In the same figure are also shown the evolutionary paths for the
labeled values of stellar masses
The procedure has been repeated adopting Z=0.0004, assumed as a suitable choice for OoI clusters like M 3. Data for both F and FO pulsators are reported in Table 4 (click here), whereas in Fig. 17 (click here) theoretical predictions are compared with observational data for the quoted clusters. The agreement appears now somehow less satisfactory, since some F pulsators tend to have lower periods than predicted by the theory. If this occurrence is not an artifact of forcing the results for the lower luminosity levels into a common linear interpolation, we find no obvious origin for such a behavior.
Table 4: Predicted ZAHB fundamental and first overtone
pulsators for Z=0.0004
Figure 17: Observational data for M 3 pulsators are compared
with the theoretical distribution for Z=0.0004 ZAHB pulsators.
In the same figure are also shown the evolutionary paths for the
labeled values of stellar masses
As for F pulsators once again we find that theoretical amplitudes for FO pulsators are larger than observed values. However, we look at the comparison in Fig. 17 (click here) as an evidence of the lack of the decreasing branch, disregarding the small amplitude variations at the larger periods as an evidence for the present location of the decreasing branch phase.
As a final point, in Fig. 18 (click here) are compared theoretical and observational data concerning the dependence of blue amplitudes on stellar effective temperatures.
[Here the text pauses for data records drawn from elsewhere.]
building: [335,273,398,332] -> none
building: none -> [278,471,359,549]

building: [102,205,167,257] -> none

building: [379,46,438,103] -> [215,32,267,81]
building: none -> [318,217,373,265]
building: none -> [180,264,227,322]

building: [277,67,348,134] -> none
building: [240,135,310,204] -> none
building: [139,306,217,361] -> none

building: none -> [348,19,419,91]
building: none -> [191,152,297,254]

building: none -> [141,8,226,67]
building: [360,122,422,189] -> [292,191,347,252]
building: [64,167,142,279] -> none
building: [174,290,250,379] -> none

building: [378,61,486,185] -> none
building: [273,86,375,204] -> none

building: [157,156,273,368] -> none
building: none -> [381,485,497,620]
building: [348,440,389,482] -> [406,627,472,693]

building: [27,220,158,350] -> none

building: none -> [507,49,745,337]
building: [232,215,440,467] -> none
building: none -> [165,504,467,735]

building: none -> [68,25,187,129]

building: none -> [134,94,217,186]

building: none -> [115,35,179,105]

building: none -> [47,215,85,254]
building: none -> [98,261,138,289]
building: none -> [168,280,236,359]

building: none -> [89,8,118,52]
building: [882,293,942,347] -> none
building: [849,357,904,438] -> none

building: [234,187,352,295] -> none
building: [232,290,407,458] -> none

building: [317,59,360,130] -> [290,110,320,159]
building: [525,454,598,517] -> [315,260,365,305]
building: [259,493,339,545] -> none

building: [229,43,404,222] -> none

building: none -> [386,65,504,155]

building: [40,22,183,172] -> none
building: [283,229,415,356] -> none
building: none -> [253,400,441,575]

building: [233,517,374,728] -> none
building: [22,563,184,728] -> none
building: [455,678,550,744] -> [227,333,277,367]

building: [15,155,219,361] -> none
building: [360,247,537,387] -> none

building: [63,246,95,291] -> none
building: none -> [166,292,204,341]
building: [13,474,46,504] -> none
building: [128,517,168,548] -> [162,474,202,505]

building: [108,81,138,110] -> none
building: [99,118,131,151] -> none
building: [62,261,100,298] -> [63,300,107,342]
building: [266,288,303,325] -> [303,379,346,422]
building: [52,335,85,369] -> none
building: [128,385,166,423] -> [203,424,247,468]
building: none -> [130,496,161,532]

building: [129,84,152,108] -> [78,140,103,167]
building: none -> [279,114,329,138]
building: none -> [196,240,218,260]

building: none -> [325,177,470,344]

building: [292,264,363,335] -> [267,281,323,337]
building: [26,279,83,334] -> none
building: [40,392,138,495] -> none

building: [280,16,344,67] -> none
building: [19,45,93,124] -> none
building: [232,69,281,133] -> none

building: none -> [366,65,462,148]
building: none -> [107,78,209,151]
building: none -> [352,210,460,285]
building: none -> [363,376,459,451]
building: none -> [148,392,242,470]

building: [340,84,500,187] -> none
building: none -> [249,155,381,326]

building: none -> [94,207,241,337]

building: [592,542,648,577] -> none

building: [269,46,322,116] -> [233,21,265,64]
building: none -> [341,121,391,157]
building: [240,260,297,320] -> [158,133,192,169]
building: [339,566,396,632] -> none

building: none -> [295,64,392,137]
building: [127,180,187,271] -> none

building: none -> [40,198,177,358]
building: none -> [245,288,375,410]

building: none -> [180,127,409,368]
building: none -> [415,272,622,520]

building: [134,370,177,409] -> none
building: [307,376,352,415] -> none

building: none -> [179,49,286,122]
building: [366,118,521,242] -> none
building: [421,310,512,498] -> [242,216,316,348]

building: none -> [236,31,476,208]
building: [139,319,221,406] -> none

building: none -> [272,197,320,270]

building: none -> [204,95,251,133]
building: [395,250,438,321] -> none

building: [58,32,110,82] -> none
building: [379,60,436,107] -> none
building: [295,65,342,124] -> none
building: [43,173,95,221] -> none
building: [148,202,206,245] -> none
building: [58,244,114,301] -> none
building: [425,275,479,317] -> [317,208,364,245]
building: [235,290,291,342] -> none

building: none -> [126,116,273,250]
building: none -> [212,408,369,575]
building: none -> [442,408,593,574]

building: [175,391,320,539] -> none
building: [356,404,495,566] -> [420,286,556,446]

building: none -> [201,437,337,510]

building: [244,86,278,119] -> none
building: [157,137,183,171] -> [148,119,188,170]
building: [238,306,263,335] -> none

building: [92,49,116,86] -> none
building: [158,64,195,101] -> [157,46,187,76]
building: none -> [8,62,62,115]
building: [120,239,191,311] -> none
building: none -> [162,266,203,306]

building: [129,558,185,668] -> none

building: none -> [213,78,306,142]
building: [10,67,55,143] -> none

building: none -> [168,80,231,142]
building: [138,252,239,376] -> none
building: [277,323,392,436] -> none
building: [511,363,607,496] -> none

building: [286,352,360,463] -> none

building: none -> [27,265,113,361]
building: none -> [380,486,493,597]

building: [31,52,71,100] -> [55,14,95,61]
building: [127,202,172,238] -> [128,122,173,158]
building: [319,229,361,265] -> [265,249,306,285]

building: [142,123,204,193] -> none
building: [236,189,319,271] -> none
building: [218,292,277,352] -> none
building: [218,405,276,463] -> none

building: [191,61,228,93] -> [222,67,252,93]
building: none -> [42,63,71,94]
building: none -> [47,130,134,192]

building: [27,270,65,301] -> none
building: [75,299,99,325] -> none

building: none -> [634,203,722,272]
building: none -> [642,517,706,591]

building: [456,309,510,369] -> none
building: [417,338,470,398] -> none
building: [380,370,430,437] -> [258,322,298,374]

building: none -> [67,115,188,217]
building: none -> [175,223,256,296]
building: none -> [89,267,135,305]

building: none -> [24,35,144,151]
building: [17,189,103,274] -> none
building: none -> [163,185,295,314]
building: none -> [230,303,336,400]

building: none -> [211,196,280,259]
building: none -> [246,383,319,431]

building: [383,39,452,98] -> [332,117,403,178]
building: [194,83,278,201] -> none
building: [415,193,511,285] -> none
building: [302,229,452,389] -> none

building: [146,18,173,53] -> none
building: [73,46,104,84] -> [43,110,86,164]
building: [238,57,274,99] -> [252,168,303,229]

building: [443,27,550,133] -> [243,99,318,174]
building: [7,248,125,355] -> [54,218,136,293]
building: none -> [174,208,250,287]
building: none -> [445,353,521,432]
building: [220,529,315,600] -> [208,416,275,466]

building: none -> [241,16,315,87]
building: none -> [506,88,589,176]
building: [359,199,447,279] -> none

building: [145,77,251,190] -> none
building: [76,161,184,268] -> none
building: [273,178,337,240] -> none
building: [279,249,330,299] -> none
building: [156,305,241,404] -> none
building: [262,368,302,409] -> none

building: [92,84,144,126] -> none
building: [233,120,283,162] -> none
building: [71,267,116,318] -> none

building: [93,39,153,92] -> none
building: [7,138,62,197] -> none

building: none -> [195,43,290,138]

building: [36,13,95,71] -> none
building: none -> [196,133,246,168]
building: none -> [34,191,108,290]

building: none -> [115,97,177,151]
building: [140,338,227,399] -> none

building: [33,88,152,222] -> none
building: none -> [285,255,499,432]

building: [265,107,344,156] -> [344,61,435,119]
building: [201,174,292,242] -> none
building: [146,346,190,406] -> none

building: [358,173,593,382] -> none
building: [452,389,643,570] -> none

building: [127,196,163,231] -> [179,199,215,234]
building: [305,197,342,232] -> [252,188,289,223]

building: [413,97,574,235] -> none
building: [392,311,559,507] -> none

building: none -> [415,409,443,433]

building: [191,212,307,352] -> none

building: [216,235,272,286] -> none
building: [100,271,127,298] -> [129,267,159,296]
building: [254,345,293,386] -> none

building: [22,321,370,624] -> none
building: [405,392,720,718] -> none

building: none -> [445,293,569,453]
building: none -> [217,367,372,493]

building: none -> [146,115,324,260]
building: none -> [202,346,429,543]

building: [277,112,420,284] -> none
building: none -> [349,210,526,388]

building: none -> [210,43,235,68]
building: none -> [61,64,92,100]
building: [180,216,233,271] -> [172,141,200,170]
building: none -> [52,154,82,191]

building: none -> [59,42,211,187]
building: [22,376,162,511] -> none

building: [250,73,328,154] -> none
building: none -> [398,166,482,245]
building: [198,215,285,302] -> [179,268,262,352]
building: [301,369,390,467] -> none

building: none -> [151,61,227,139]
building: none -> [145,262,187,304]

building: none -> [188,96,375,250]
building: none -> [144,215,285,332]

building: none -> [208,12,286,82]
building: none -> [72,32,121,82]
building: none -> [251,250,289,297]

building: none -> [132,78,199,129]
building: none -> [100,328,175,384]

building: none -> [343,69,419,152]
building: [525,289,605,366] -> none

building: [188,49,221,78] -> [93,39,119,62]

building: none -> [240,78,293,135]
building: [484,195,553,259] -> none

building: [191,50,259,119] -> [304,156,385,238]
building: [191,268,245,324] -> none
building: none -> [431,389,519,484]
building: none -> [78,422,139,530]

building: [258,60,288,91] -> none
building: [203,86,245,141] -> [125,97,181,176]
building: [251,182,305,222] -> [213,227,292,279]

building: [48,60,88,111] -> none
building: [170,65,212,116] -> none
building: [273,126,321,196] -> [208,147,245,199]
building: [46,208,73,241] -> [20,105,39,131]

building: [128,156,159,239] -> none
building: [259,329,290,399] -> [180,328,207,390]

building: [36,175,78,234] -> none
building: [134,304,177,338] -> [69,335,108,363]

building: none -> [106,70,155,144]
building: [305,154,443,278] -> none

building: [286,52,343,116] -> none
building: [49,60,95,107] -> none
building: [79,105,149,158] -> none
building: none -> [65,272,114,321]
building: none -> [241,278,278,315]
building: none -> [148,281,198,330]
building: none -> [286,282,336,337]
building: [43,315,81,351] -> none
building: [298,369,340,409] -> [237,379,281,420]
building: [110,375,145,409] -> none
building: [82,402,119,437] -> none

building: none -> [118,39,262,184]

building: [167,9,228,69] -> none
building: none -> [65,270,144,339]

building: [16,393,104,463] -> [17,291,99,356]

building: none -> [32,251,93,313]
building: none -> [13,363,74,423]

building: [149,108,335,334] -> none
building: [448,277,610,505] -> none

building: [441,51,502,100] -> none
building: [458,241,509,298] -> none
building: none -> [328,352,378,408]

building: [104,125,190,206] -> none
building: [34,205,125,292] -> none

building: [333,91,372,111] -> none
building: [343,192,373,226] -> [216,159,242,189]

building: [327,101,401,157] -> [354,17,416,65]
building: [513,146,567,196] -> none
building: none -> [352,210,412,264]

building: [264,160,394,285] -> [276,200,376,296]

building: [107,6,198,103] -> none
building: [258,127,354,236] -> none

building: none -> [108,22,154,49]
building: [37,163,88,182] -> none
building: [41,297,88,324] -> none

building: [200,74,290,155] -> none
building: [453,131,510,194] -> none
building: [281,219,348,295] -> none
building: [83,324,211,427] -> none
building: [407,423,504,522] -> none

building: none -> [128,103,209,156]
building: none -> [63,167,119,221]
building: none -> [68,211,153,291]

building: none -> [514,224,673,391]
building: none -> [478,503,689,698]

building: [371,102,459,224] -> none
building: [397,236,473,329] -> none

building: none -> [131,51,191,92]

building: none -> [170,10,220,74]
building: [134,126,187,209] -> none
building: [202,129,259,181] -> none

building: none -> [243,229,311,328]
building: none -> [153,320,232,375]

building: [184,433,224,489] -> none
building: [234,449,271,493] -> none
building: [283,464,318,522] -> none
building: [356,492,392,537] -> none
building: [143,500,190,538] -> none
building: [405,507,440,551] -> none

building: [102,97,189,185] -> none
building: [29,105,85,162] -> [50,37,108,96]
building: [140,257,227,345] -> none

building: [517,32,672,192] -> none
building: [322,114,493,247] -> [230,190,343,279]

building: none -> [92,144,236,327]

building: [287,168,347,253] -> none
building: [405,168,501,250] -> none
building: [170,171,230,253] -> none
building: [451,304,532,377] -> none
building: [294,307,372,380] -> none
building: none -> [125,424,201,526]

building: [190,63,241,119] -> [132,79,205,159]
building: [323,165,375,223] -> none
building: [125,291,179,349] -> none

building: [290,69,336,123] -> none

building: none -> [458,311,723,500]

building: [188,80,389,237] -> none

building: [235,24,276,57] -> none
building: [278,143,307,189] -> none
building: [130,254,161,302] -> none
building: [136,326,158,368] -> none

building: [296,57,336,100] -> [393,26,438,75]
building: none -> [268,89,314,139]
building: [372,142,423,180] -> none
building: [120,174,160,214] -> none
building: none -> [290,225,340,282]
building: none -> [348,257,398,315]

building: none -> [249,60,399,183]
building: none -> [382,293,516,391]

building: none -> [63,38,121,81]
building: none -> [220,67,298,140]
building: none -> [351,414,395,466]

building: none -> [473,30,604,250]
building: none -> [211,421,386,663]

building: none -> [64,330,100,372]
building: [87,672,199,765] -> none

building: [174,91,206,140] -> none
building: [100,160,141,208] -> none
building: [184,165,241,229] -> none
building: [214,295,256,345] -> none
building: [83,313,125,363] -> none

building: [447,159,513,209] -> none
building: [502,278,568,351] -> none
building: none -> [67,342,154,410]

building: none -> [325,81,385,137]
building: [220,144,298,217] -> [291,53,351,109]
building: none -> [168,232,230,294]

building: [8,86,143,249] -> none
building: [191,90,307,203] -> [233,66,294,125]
According to Brocato et al. (1996) the pulsator mean colors have been first corrected for reddening and then transformed into the true colors of the static models, using the procedure given by Bono et al. (1995). Temperatures have been finally derived adopting the color-temperature relation as given by Kurucz (1992).
We find a further disagreement between observations and theory. Indeed observational amplitudes appear smaller for each given value of the effective temperature or, conversely, for each given amplitude the temperature appears about 300 K larger than predicted by the theory. Note that data in Fig. 18 (click here) assume a reddening value E(B-V)=0.07 for M 15 (Zinn 1985). By adopting the reddening value suggested by Sandage (1990), i.e. E(B-V)=0.11, the discrepancy for this cluster further increases with 200 K. The reader is referred to Brocato et al. (1996) and to Silbermann & Smith (1995) for a detailed discussion concerning the M 15 reddening evaluations.
As a conclusion, the theoretical pulsational scenario we are dealing with, although it presents relevant similarities with the actual behavior of cluster pulsators, is far from reaching a tight correspondence with the available observational data.
Figure 18: Theoretical expectations concerning the B
amplitude-temperature relations for Z=0.0001 or Z=0.0004 are compared
with observational data for the cluster M 15 and M 3, respectively.
Equilibrium temperatures are from Bono et al. (1995)
One could take the comparison in Fig. 18 (click here) as an evidence that our theoretical approach could be affected by a systematic overestimate of amplitudes. As a matter of fact, the difference in temperature of about 300 K for a given amplitude appears much larger than the usual estimates of errors in the color-temperature relation of pulsating stars. If this is the case, the surprising agreement we found for the Bailey diagram of metal poor clusters should be an artifact of balancing errors.
However, in order to properly set the present observational scenario concerning the systematic errors in the RR Lyrae effective temperature scale, it is worth mentioning that, by adopting the V-R color-temperature relation provided by Vanderberg & Bell (1985) instead of Kurucz's relation, Silbermann & Smith (1995) obtained a systematic shift toward cooler temperatures. Most interesting, they also found that by adopting the temperature calibration derived by Longmore et al. (1990) on the basis of V-K colors, the RR Lyrae temperatures are in average 300 K cooler than the temperature obtained by using the V-R colors. Here we can only present this contradictory scenario as something to be explored before reaching the final goal of reading the location of RR Lyrae pulsators in the Bailey diagram in terms of the evolutionary status of cluster stars.